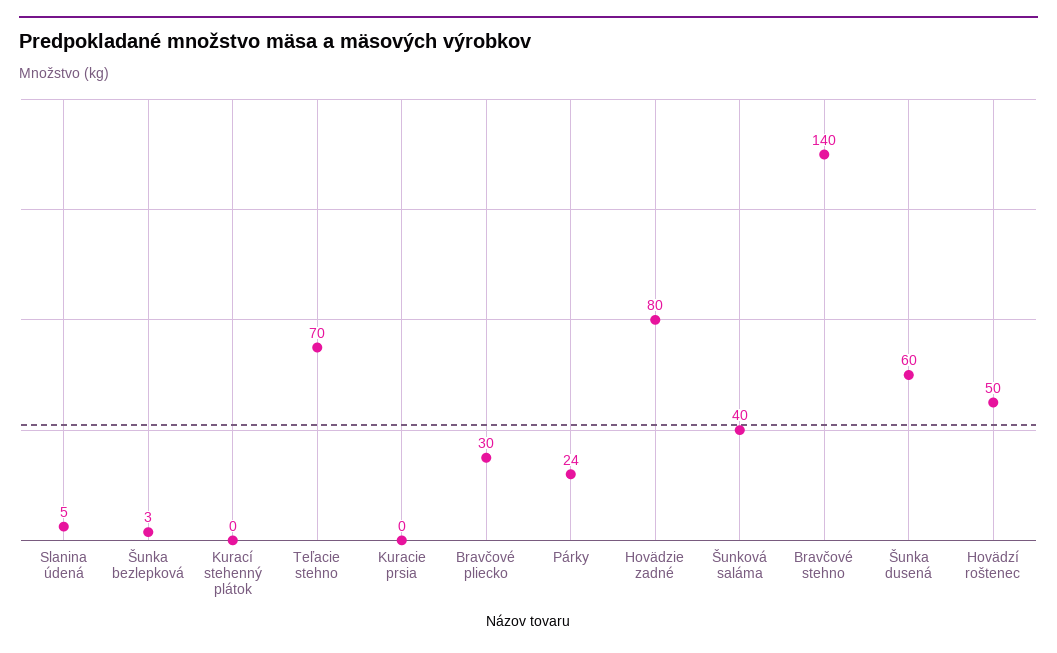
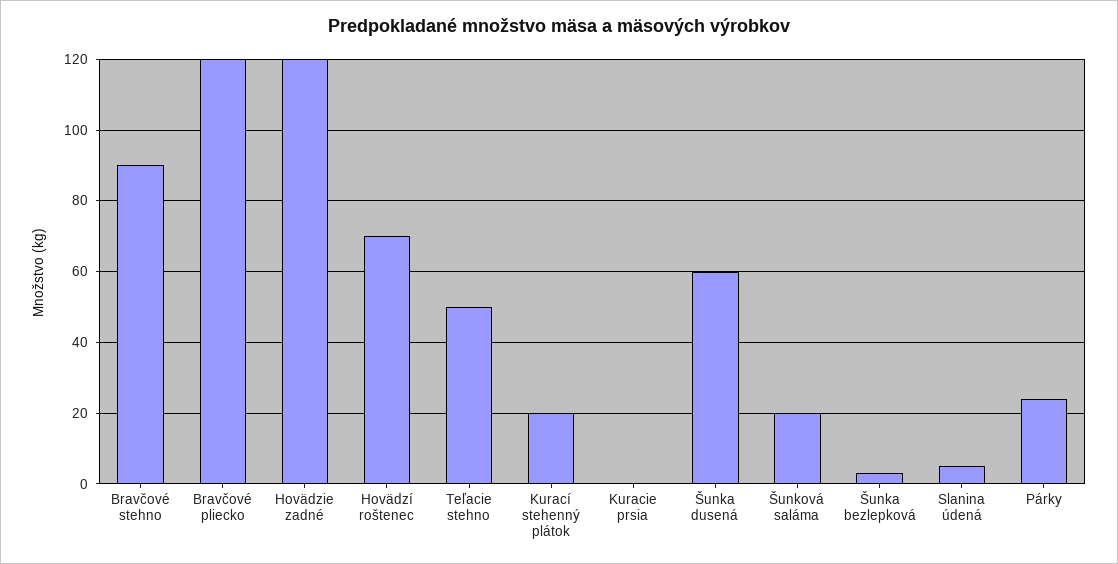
Kurací stehenný plátok: 0 -> 20
Teľacie stehno: 70 -> 50
Bravčové pliecko: 30 -> 120
Hovädzie zadné: 80 -> 120
Šunková saláma: 40 -> 20
Bravčové stehno: 140 -> 90
Hovädzí roštenec: 50 -> 70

========

Request: Would you please set down the data above again exactly, without its pictures?

Written answer:
Kurací stehenný plátok: 0 -> 20
Teľacie stehno: 70 -> 50
Bravčové pliecko: 30 -> 120
Hovädzie zadné: 80 -> 120
Šunková saláma: 40 -> 20
Bravčové stehno: 140 -> 90
Hovädzí roštenec: 50 -> 70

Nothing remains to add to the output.